Of the lines below, copy those that hold the word "much".

Records for this task section start

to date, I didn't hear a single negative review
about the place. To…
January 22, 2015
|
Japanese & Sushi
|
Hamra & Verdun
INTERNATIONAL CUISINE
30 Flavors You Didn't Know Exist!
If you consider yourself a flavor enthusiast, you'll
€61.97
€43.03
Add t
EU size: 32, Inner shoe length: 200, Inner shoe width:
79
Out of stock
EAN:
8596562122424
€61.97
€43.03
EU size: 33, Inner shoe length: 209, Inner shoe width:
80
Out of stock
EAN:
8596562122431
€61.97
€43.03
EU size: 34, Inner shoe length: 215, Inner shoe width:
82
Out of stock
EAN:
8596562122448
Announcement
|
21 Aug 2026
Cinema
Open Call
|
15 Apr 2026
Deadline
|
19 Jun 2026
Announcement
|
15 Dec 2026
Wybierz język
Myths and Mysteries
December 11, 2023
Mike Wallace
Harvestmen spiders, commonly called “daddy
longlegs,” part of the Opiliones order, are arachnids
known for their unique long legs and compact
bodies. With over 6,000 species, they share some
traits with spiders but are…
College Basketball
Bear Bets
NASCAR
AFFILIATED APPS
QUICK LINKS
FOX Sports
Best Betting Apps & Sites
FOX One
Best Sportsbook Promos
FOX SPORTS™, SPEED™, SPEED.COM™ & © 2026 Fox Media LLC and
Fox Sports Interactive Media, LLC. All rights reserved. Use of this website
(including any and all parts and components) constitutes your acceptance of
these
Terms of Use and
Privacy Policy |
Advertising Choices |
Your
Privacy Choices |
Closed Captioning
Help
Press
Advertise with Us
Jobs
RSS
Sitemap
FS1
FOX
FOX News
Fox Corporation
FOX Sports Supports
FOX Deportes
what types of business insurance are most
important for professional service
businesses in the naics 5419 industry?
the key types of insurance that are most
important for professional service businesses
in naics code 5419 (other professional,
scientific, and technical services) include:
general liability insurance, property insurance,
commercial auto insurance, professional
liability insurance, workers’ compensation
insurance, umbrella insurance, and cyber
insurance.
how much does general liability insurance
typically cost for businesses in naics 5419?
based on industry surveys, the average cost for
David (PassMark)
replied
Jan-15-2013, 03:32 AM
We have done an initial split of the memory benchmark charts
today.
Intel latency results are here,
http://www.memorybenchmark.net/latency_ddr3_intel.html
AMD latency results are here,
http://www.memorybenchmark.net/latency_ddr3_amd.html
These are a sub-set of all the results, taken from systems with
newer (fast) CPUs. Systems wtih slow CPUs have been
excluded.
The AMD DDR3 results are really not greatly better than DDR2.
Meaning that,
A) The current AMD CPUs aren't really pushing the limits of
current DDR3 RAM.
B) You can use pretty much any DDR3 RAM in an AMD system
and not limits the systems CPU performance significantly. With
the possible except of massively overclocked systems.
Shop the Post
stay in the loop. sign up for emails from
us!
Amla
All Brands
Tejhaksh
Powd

Records for this task section end
Records for this task section start

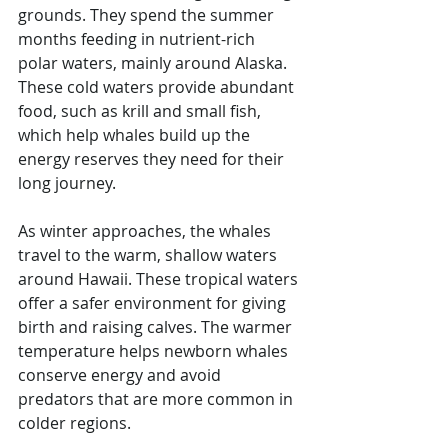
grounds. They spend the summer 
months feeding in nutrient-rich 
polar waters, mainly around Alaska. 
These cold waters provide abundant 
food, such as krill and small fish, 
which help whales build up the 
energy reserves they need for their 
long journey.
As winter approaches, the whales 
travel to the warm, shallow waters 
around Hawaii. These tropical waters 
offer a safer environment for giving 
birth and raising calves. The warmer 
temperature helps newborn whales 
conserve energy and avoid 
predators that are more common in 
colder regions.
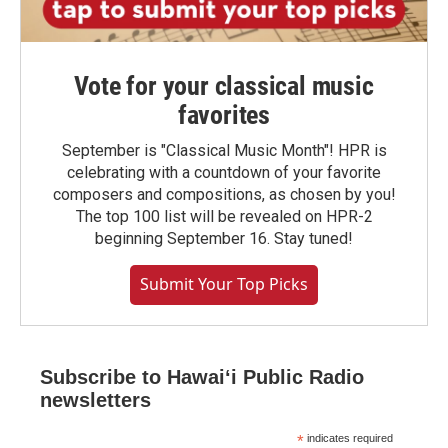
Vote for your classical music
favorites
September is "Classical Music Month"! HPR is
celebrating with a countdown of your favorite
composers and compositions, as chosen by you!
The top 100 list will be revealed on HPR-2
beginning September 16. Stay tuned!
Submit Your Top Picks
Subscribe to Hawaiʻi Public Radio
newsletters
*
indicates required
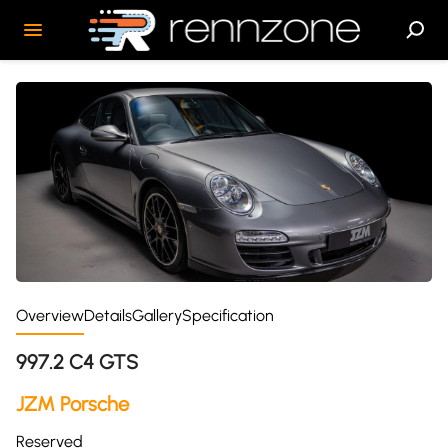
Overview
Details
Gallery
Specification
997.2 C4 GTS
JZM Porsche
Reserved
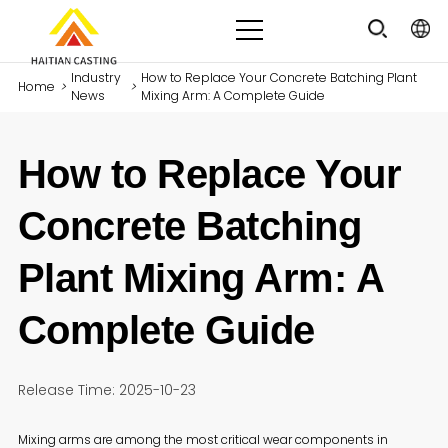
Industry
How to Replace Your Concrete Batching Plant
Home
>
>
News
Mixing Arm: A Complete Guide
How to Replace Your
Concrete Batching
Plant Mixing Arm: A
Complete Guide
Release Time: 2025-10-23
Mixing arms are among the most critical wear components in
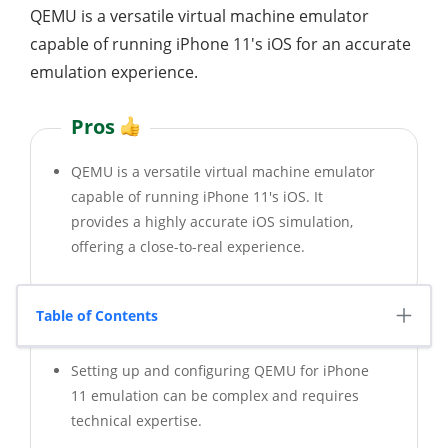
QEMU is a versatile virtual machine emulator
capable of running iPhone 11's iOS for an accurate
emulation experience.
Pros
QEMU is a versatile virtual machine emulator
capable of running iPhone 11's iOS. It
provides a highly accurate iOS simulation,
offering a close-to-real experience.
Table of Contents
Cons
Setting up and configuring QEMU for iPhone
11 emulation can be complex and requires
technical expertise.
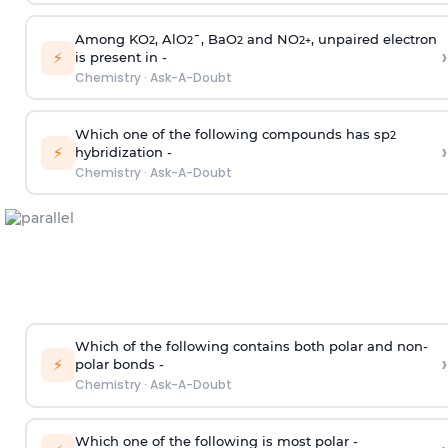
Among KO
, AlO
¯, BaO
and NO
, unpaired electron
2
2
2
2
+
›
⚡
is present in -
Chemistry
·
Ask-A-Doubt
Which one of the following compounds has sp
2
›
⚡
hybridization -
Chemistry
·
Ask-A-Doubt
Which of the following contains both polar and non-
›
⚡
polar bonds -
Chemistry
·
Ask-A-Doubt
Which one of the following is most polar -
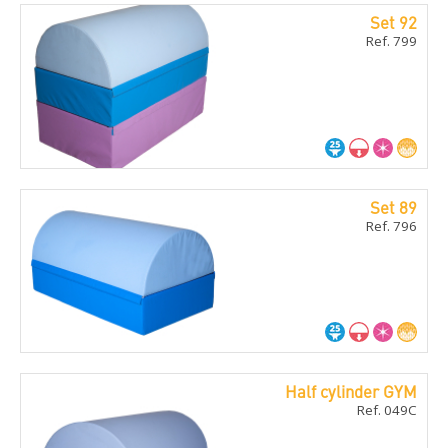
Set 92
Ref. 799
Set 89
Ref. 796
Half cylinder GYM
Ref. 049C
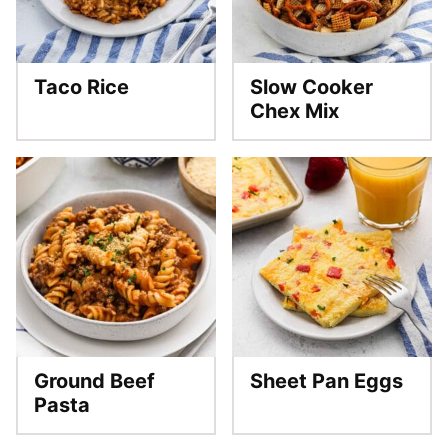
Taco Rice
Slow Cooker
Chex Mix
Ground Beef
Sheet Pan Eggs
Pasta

Records for this task section end

The completed task:
how much does general liability insurance
B) You can use pretty much any DDR3 RAM in an AMD system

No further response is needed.